Hiero's Journey hd-1

Home > Science > Hiero's Journey hd-1 > Page 26
Hiero's Journey hd-1 Page 26

by Sterling E. Lanier


  Captain Gimp chose this moment to try a maneuver of his own. He bawled an order, and the two big lateen sails slatted as the wheel spun and Foam Girl came up into the wind, pointing as high as she was able to. Instantly the ship’s motion changed into a steep up-and-down chop as she began to attack the waves instead of riding with them, as she had done on the previous reach. She now was heading almost due west, seeming to charge the gray clouds racing down from the northwest.

  “Square-rigger’s no good at pointing,” Gimp shouted to his passengers as they clung to the heaving rail. “Maybe we can get above him.” He was seeking the protection of the wind itself, trying to move Foam Girl closer to the wind than the enemy vessel. The wind would provide an invisible barrier if the trick could be worked.

  It could not. The great, lean hull of their pursuer came around beautifully in line with their stern. The square yards, tiny figures scrambling along the yardarms, lay almost fiat, and the trysails and stunsails set fore and aft between the mast now showed as they took the weight of the wind. With the help of these sails and a huge gaff spanker on the mizzenmast, the big stranger began to overtake them even more easily than before, for her hull’s length and height out of the water made far less of the steep wave action than the little Foam Girl.

  “She’s really unprintably lovely,” Captain Gimp shouted in admiration. The squat sailor instinctively responded to the beauty of the other vessel’s design, even though it might mean his own destruction.
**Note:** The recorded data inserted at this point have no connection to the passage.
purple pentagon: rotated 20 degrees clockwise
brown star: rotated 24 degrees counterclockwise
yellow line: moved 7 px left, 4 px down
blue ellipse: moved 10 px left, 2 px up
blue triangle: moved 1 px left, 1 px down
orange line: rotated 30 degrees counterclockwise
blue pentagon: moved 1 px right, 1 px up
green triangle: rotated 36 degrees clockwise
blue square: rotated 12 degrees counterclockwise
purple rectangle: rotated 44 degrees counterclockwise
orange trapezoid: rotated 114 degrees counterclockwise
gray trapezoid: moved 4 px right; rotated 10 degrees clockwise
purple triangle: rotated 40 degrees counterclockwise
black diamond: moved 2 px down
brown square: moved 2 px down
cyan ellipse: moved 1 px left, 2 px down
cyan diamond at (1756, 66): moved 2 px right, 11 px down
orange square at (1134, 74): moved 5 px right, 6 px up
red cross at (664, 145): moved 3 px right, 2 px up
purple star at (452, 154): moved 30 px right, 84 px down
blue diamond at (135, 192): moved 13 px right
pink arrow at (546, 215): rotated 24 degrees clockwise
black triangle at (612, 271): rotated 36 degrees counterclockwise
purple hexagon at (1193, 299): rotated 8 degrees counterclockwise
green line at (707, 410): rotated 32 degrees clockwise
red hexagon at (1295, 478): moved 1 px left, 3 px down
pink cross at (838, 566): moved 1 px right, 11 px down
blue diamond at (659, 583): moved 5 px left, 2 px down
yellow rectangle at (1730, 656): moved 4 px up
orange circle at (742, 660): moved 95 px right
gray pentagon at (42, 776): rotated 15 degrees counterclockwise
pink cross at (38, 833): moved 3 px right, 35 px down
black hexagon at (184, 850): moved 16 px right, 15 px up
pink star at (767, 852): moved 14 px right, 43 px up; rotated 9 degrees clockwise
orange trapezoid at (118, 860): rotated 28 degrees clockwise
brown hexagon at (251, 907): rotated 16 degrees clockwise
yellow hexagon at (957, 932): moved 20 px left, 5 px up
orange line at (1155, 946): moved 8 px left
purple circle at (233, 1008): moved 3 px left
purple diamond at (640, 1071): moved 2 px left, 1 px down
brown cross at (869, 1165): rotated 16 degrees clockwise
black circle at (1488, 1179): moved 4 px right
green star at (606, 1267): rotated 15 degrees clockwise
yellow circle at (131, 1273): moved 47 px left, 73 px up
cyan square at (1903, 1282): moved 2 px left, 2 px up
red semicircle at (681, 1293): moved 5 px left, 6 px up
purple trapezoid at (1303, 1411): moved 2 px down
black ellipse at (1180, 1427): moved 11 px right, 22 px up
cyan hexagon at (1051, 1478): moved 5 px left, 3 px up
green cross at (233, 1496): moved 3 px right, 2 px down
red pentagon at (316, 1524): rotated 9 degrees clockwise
He bawled another order and Foam Girl paid off, back on her old course to the southeast, with the wind in her quarter. At least this way she did not have to fight the seas as well, but could ride them. Behind her, close enough to see her black hull lift and the white bow wave, the pursuer came back too. She was less than half a mile away. A white figurehead, looking like a woman’s body, glistened with wetness.

  Can you do anything? the Metz asked Brother Aldo, once again mind-to-mind.

  I am seeking what large water creatures are found here, was the old man’s answer. So far, I have found nothing. But I sense motion not far away. However, it is uncertain, and I need a little time. Can you reach one of the archers you spoke of, or are you too tired? Any delay will help.

  “I thought so!” Gimp shouted. His one-eyed mate had come and whispered something to him before slinking back to his control of the lower deck.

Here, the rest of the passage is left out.